[Images with keypoint coordinates]
◆ ◆ ◆ ◆ ◆ ◆ ◆

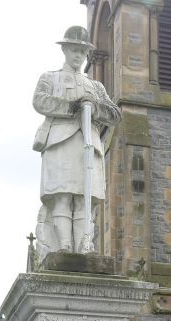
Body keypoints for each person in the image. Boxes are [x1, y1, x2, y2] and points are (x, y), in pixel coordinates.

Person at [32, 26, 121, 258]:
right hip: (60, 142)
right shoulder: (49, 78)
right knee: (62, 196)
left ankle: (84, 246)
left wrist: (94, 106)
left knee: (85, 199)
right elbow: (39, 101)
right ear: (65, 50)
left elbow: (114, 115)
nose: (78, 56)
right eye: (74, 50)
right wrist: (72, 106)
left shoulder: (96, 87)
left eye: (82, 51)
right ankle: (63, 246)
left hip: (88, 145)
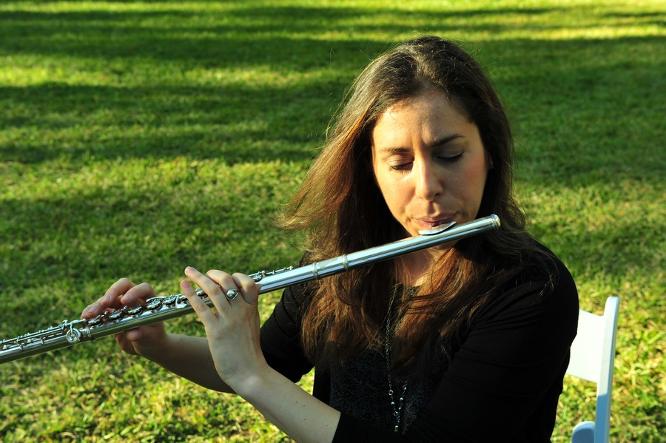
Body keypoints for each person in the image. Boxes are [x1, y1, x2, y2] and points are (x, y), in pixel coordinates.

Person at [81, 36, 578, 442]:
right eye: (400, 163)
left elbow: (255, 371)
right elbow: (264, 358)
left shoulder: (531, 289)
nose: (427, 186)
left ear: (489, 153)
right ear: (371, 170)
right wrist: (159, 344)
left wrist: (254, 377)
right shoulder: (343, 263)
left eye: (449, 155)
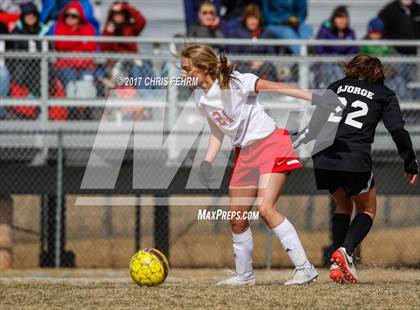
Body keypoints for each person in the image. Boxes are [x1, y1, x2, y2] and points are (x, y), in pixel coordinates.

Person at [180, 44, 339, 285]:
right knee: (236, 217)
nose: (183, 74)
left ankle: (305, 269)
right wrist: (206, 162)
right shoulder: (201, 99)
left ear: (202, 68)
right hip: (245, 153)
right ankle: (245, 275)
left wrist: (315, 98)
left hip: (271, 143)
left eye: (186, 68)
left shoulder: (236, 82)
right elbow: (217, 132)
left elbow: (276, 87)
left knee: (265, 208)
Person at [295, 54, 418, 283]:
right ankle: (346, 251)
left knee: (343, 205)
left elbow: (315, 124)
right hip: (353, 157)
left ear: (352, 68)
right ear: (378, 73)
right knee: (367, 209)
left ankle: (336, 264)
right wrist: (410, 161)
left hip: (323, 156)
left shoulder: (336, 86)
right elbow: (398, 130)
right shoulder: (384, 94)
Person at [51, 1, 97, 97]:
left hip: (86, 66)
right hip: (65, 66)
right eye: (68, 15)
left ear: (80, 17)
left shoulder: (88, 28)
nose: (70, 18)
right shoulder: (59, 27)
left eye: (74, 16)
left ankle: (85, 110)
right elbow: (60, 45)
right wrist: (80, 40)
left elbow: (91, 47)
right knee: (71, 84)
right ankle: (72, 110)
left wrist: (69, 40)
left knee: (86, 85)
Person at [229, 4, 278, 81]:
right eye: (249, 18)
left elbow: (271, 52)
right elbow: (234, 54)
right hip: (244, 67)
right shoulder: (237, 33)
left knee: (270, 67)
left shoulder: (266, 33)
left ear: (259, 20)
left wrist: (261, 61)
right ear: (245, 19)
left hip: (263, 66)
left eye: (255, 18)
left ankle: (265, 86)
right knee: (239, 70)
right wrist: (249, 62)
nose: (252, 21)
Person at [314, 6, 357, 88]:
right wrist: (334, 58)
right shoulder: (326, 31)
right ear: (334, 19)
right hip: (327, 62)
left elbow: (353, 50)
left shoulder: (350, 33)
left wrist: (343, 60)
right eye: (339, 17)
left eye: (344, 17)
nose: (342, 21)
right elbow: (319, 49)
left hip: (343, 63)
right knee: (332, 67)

◆ ◆ ◆ ◆ ◆ ◆ ◆

__Exercise requirements__:
Every line above from the line with "right shoulder: (237, 33)" to the line with "right wrist: (334, 58)", both included, must be reproduced exactly, and no other line may appear.

__Result for this exercise__:
right shoulder: (237, 33)
left knee: (270, 67)
left shoulder: (266, 33)
left ear: (259, 20)
left wrist: (261, 61)
right ear: (245, 19)
left hip: (263, 66)
left eye: (255, 18)
left ankle: (265, 86)
right knee: (239, 70)
right wrist: (249, 62)
nose: (252, 21)
Person at [314, 6, 357, 88]:
right wrist: (334, 58)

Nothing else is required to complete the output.